= TASK 1 =
In the article on the California wildfire fund, copy everything from "Gov. Newsom Proposes" down to "area in January.".
= TASK 2 =
According to the article on the California wildfire fund, in what year does the existing non-bypassable charge on customer electric bills currently expire?

Gov. Newsom Proposes Additional $18B for Calif. Wildfire Fund
New Funding Would Replenish State's Wildfire Insurance Account After L.A. Fires

Listen to this Story Listen to this story

Shutterstock
|
California Gov. Gavin Newsom is promoting legislation that would add billions to California’s wildfire fund.

California Gov. Gavin Newsom is promoting legislation that would add billions of dollars to California’s utility wildfire fund after deadly fires destroyed more than 18,000 homes in the Los Angeles area in January.  

Of the proposed $18 billion, $9 billion would be paid for by utility customers and the other $9 billion by shareholders of each participating utility in the fund. Customer contributions would come from a 10-year extension of an existing non-bypassable charge on customer electric bills that currently expires in 2035, the governor’s office told RTO Insider. 

“This is an existing charge, so customers will not experience an increase in their bills from this proposal, while shareholders will be required to immediately commit to collectively contribute an additional $9 billion,” Newsom’s office said. 

“We continue to work with the Legislature on policy that will stabilize California’s Wildfire Fund to support the recovery of wildfire survivors and to protect California utility consumers — even as wildfires become bigger and more destructive due to climate change,” Newsom’s office added in a separate statement. 

The L.A. wildfires created significant uncertainty regarding the adequacy of the wildfire fund “to protect against electrical corporation bankruptcy risks and undermined confidence in the financial stability of the state’s electrical corporations,” the draft legislation says.

= Items from a data source =

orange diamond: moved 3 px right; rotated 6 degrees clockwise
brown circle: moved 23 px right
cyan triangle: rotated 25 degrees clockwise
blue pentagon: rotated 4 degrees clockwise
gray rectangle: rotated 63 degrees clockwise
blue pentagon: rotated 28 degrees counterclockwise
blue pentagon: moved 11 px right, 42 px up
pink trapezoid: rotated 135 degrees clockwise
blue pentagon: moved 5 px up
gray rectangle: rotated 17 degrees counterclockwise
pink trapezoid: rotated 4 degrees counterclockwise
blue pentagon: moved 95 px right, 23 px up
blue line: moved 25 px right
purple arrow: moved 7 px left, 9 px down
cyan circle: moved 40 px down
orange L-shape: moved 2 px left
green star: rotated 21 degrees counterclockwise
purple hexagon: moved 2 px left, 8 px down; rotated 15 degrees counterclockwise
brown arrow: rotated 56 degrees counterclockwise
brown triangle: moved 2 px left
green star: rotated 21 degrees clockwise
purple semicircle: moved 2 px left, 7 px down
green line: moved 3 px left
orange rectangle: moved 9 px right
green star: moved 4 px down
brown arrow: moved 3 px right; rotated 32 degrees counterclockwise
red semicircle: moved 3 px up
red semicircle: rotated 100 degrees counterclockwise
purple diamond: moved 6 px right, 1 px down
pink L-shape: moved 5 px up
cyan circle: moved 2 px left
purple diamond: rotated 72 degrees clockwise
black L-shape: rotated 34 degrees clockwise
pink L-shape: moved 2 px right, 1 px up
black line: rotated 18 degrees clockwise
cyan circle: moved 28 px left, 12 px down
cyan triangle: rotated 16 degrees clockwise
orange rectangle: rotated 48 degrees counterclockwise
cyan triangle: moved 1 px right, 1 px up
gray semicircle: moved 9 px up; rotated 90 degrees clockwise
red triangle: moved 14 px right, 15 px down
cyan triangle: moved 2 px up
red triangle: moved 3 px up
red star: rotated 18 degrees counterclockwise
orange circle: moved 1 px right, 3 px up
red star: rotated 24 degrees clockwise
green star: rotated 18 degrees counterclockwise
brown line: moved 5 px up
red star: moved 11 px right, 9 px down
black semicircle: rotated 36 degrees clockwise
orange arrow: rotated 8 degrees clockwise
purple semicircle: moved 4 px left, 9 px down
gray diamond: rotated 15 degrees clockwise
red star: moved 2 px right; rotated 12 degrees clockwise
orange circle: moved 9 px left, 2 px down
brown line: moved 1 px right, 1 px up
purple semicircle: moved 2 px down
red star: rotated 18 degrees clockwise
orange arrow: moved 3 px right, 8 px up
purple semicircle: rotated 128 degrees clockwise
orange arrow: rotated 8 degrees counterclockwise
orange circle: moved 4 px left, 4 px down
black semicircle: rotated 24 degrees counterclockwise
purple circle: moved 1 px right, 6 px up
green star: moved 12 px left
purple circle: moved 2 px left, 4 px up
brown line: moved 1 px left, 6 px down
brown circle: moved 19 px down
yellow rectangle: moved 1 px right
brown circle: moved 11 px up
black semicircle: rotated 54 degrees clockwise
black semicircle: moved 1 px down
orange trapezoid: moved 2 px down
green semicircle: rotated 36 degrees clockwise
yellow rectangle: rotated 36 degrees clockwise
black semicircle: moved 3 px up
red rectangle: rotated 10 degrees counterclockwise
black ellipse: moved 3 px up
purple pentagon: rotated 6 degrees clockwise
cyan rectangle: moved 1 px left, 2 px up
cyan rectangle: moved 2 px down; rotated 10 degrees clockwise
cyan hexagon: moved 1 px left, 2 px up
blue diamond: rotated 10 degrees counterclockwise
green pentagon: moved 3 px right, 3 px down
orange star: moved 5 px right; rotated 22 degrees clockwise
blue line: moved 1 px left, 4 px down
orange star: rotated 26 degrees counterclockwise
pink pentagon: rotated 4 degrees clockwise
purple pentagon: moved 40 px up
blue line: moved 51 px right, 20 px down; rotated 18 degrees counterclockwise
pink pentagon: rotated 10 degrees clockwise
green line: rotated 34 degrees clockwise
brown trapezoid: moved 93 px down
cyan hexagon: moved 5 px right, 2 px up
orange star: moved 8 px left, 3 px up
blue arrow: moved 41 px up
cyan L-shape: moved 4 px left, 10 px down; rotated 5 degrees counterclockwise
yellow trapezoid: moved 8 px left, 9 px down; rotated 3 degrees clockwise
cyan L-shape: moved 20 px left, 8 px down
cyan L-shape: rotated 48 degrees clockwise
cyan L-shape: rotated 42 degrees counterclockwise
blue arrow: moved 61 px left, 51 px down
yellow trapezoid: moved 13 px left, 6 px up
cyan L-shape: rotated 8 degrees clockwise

= RESPONSE 1 =
Gov. Newsom Proposes Additional $18B for Calif. Wildfire Fund
New Funding Would Replenish State's Wildfire Insurance Account After L.A. Fires

Listen to this Story Listen to this story

Shutterstock
|
California Gov. Gavin Newsom is promoting legislation that would add billions to California’s wildfire fund.

California Gov. Gavin Newsom is promoting legislation that would add billions of dollars to California’s utility wildfire fund after deadly fires destroyed more than 18,000 homes in the Los Angeles area in January.

= RESPONSE 2 =
2035